Вечером вторично собрался совет стариков, и его решение было веским — женить.
И сейчас Алёшка вспоминал, как упорно следовали они своему решению. Его самого ни о чем не спрашивали, будто не человека женили, а сводили ради породистого щенка кобеля и сучку. Он не пытался их остановить, понимая, что так поступали ненцы всегда. Не вчера родился этот закон и не сегодня ему умереть. Ползти, карабкаться, спотыкаться, но идти вперёд. Нарта жизни, скрипя, кренясь, натыкаясь на дорожные камни и валуны, должна двигаться вперёд. Вот почему у огня сидит девушка-женщина. Она даст жизнь огню и чуму. Ну что ж... Люди стойбища поступили мудро. А что должен делать он?

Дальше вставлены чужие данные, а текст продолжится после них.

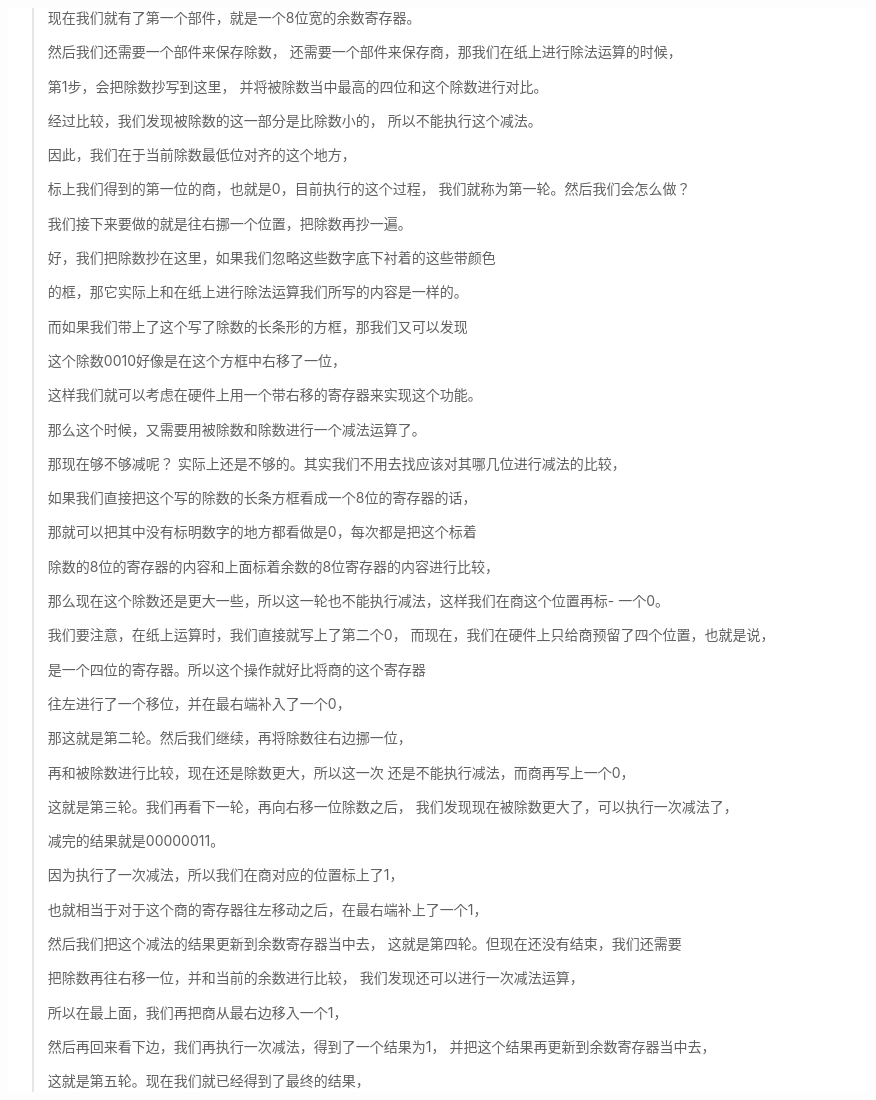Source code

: > 现在我们就有了第一个部件，就是一个8位宽的余数寄存器。 
>
> 然后我们还需要一个部件来保存除数， 还需要一个部件来保存商，那我们在纸上进行除法运算的时候， 
>
> 第1步，会把除数抄写到这里， 并将被除数当中最高的四位和这个除数进行对比。 
>
> 经过比较，我们发现被除数的这一部分是比除数小的， 所以不能执行这个减法。 
>
> 因此，我们在于当前除数最低位对齐的这个地方， 
>
> 标上我们得到的第一位的商，也就是0，目前执行的这个过程， 我们就称为第一轮。然后我们会怎么做？ 
>
> 我们接下来要做的就是往右挪一个位置，把除数再抄一遍。 
>
> 好，我们把除数抄在这里，如果我们忽略这些数字底下衬着的这些带颜色 
>
> 的框，那它实际上和在纸上进行除法运算我们所写的内容是一样的。 
>
> 而如果我们带上了这个写了除数的长条形的方框，那我们又可以发现 
>
> 这个除数0010好像是在这个方框中右移了一位， 
>
> 这样我们就可以考虑在硬件上用一个带右移的寄存器来实现这个功能。 
>
> 那么这个时候，又需要用被除数和除数进行一个减法运算了。 
>
> 那现在够不够减呢？ 实际上还是不够的。其实我们不用去找应该对其哪几位进行减法的比较， 
>
> 如果我们直接把这个写的除数的长条方框看成一个8位的寄存器的话， 
>
> 那就可以把其中没有标明数字的地方都看做是0，每次都是把这个标着 
>
> 除数的8位的寄存器的内容和上面标着余数的8位寄存器的内容进行比较， 
>
> 那么现在这个除数还是更大一些，所以这一轮也不能执行减法，这样我们在商这个位置再标- 一个0。 
>
> 我们要注意，在纸上运算时，我们直接就写上了第二个0， 而现在，我们在硬件上只给商预留了四个位置，也就是说， 
>
> 是一个四位的寄存器。所以这个操作就好比将商的这个寄存器 
>
> 往左进行了一个移位，并在最右端补入了一个0， 
>
> 那这就是第二轮。然后我们继续，再将除数往右边挪一位， 
>
> 再和被除数进行比较，现在还是除数更大，所以这一次 还是不能执行减法，而商再写上一个0， 
>
> 这就是第三轮。我们再看下一轮，再向右移一位除数之后， 我们发现现在被除数更大了，可以执行一次减法了， 
>
> 减完的结果就是00000011。 
>
> 因为执行了一次减法，所以我们在商对应的位置标上了1， 
>
> 也就相当于对于这个商的寄存器往左移动之后，在最右端补上了一个1， 
>
> 然后我们把这个减法的结果更新到余数寄存器当中去， 这就是第四轮。但现在还没有结束，我们还需要 
>
> 把除数再往右移一位，并和当前的余数进行比较， 我们发现还可以进行一次减法运算， 
>
> 所以在最上面，我们再把商从最右边移入一个1， 
>
> 然后再回来看下边，我们再执行一次减法，得到了一个结果为1， 并把这个结果再更新到余数寄存器当中去， 
>
> 这就是第五轮。现在我们就已经得到了最终的结果， 
>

За спиной у сородичей прожитая жизнь. А у него? И ничего, одна дурь. Выходит, запутался, словно лиса в своих же следах, и попал в круг — не перепрыгнуть, не выскочить. Куда, собственно, прыгать? Зачем?
Тихо приоткрылся полог, и тенью вошла мать. Лицо её спокойно. Подойдя к нему, она наклонилась и ласково попросила:
— Встань, я сделаю вам постель.
«Постель? Ах, да... — захотелось нехорошо, злобно выругаться. — Постель... тут какая-то гадкая тайна, будто это важно. Постель, как постель, камней не чувствуется и гвоздей, торчащих вверх острием, не видно. Что её особо делать?» — с раздражением думал Алёшка, не поднимаясь, а ласковость лица и голоса матери показалась ему показной, хитрой.